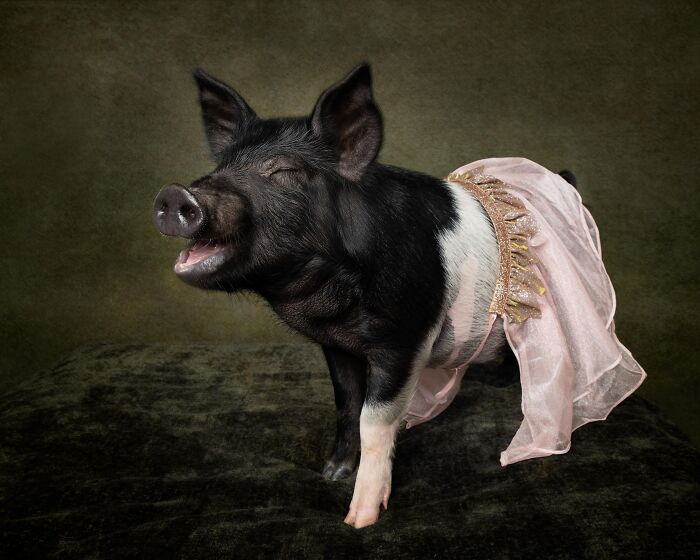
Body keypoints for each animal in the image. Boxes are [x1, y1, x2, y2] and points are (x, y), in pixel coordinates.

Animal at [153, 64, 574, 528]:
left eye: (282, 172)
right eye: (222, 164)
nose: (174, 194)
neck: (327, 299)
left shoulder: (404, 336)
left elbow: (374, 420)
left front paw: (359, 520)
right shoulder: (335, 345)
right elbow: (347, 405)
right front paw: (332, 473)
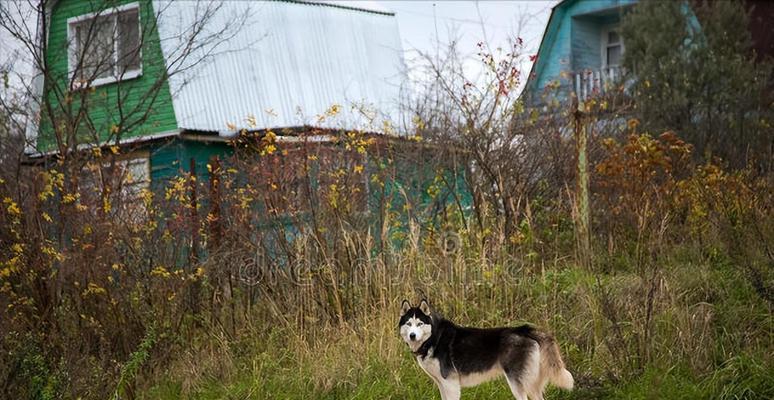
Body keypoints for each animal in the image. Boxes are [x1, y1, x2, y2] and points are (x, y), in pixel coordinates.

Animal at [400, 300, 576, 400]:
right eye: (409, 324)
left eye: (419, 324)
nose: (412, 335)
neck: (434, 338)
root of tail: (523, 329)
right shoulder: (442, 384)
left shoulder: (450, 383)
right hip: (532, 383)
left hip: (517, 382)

----

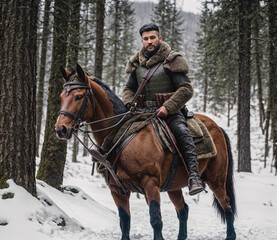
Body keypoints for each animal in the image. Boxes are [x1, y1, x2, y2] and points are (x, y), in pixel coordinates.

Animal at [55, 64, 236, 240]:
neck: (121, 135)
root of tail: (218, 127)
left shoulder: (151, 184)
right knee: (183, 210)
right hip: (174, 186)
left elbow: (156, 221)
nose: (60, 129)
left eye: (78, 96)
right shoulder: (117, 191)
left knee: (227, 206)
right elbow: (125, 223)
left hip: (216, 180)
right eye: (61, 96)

----

- _Work instruction_: If a line in the records holds the string "right", copy it.

- _Output of the exercise_:
right eye: (222, 164)
right shoulder: (335, 345)
right elbow: (347, 405)
right front paw: (332, 473)
right eye: (409, 324)
right shoulder: (442, 384)
right hip: (532, 383)
right knee: (183, 210)
right hip: (174, 186)
right shoulder: (117, 191)
right elbow: (125, 223)
right eye: (61, 96)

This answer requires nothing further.